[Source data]

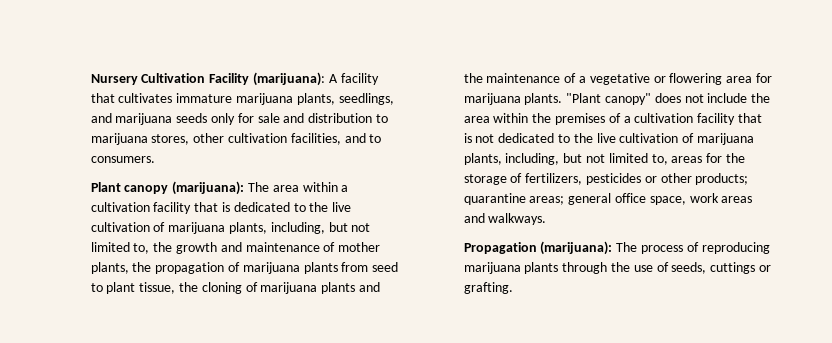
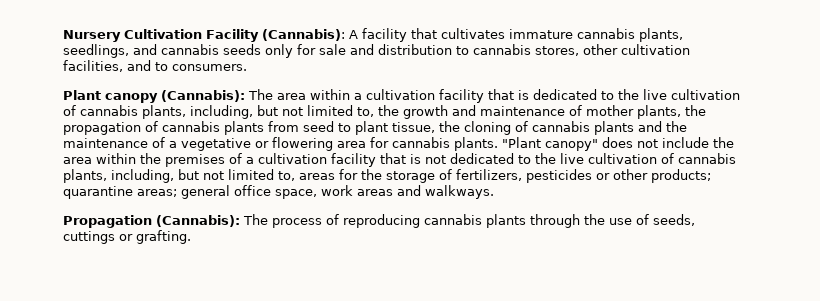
[252,72,325,86] (marijuana): -> [261,29,345,41] (Cannabis):
[235,93,293,105] marijuana -> [576,28,635,39] cannabis
[115,113,173,125] marijuana -> [160,44,219,55] cannabis
[90,133,148,145] marijuana -> [472,44,531,55] cannabis
[172,181,245,195] (marijuana): -> [160,90,245,102] (Cannabis):
[168,222,226,234] marijuana -> [79,105,138,116] cannabis
[242,262,300,274] marijuana -> [161,121,220,132] cannabis
[260,282,318,294] marijuana -> [531,121,590,132] cannabis
[463,93,521,105] marijuana -> [391,137,450,148] cannabis
[696,133,754,145] marijuana -> [677,153,736,164] cannabis
[540,241,613,255] (marijuana): -> [155,215,240,227] (Cannabis):
[463,262,521,274] marijuana -> [423,214,482,225] cannabis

● TO DO:
Nothing but the pictures is to be left out; repeat the data exactly.

● ANSWER BELOW:
[252,72,325,86] (marijuana): -> [261,29,345,41] (Cannabis):
[235,93,293,105] marijuana -> [576,28,635,39] cannabis
[115,113,173,125] marijuana -> [160,44,219,55] cannabis
[90,133,148,145] marijuana -> [472,44,531,55] cannabis
[172,181,245,195] (marijuana): -> [160,90,245,102] (Cannabis):
[168,222,226,234] marijuana -> [79,105,138,116] cannabis
[242,262,300,274] marijuana -> [161,121,220,132] cannabis
[260,282,318,294] marijuana -> [531,121,590,132] cannabis
[463,93,521,105] marijuana -> [391,137,450,148] cannabis
[696,133,754,145] marijuana -> [677,153,736,164] cannabis
[540,241,613,255] (marijuana): -> [155,215,240,227] (Cannabis):
[463,262,521,274] marijuana -> [423,214,482,225] cannabis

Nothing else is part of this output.